Health Policy Institute, Georgetown University, Washington, DC, USA. E-mail: email@example.com
Published October 1, 2008 - More info
Reasonable Rx: solving the drug price crisis examines how prescription drugs are discovered, marketed, and priced in the United States. Stan Finkelstein, a physician, and Peter Temin, an economist — both based at the Massachusetts Institute of Technology — bring highly distinguished backgrounds to this critique of the prescription drug business. What makes the book significant is that the authors go beyond just taking shots at how the pharmaceutical industry works today and propose a potential solution that deserves to be read and given serious attention by the policy community.
Prescription drugs are big business in the United States. Collectively, we spent over $200 billion for prescription drugs in 2006, which according to the federal government’s estimates represented 10% of overall public and private health expenditures. Although drug prices rose a little less rapidly in the last five years compared to the previous decade, largely because some best-selling drugs lost patent protection and became available in generic form, Americans continue to use more drugs, and many struggle to pay for prescriptions.
In the book’s first four chapters, the authors discuss how the drug industry operates and how the industry evolved from the mid-twentieth century to the present. These chapters are filled with interesting details on such issues as how risk operates in this market, how manufacturers seek to create markets for their products, and the role of advertising. The examples will probably be familiar to some readers and not to others, but the point is to illustrate the ways in which the market is failing to meet society’s needs. In one telling example, the authors note that the blockbuster drug Singulair, a top-selling oral treatment for asthma, might be better targeted if a genetic test could be developed to identify who is most likely to respond favorably to it. But the manufacturer would see sales volume drop if only those passing the test bought the drug, leading to either lower revenues or higher prices. No such biomarker for Singulair exists today.
The authors use the Medicare Part D drug benefit (a federal program to subsidize the cost of prescription drugs for Medicare beneficiaries) as a case study for a chapter titled “How not to lower drug prices.” They call it “fatally flawed” for trying to expand access to drugs while preserving the way the pharmaceutical industry works. Although the authors get a few details wrong about Part D, they make the valid point that the program’s reliance on essentially the same market mechanisms already used by employer-based health plans to control spending is unlikely to change the underlying factors that make drugs expensive.
On drug development, the authors ask why the industry’s resources for research and development have been squandered (to use their term). They assert that three components — money, science, and incentives — are essential to develop new medicines. For the most part, the money is there. The science, however, is increasingly taking a back seat to business considerations, and incentives are misaligned.
The book concludes with a prescription for getting the system back on track. The primary argument in the final chapter, titled “How to lower drug prices,” is to separate the business of developing new drugs from the business of marketing and distributing drugs to patients and doctors. Finkelstein and Temin believe that splitting these functions, which would be akin to the break up of AT&T in the early 1980s, will allow drug companies to concentrate on developing new products without concern for whether the market for a drug is large enough to allow substantial profits. Thus, in the Singulair example, there would be no disincentive to identify an effective biomarker. The result should be the development of more effectively targeted treatments and lower prices and spending.

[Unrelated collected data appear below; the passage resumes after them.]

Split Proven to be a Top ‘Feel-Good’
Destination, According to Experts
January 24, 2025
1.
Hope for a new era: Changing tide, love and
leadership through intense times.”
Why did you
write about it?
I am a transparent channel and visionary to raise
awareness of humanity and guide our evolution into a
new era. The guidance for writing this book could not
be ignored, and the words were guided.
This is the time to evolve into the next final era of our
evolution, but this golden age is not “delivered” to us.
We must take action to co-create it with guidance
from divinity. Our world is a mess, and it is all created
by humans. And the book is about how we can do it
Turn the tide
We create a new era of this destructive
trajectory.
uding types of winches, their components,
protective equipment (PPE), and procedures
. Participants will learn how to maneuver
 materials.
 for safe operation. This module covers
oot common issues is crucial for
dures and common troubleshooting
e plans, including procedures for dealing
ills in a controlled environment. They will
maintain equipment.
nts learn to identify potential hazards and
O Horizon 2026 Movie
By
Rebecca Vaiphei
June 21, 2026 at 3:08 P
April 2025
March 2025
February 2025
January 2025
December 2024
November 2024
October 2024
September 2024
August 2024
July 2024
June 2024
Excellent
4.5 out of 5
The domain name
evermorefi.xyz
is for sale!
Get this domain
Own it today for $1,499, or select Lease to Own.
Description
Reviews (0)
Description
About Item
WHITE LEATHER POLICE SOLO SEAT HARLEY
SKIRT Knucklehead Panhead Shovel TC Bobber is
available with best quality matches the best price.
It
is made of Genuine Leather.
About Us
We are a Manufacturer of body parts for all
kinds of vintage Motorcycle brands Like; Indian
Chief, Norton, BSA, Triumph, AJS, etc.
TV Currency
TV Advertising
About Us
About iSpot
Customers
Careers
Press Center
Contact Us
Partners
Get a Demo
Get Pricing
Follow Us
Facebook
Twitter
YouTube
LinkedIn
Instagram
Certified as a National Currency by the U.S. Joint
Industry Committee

The link between the newly separated industries would be an “independent, public, nonprofit Drug Development Corporation (DDC).” The DDC would pay the development company for the license after a drug is approved for market by the FDA. In turn, it would auction the rights to sell the drug to a distribution company. The payment to the development company would not necessarily reflect solely the auction price received from the distribution company, since the DDC would be able to prioritize and pay differentially, based on its assessments of medical and societal needs. For example, the developer of a new malaria drug, which would not demand a high sales price, might receive a higher payment, whereas the developer of the latest “me-too” drug in a crowded drug class might receive a payment lower than the auction price. For the most part, the authors propose a market-based approach but with a revised market structure and set of players. But as in these latter examples, pure market forces would be modified to serve other societal goals.
This easily readable book challenges its readers to think hard about two fundamental questions: why has drug innovation dropped off in recent years, and why are drugs still so expensive? Not all readers will find this policy proposal to their liking, and those that do may want to modify the approach in various ways. But the book provides a thought-provoking set of ideas to which readers should give some serious thought.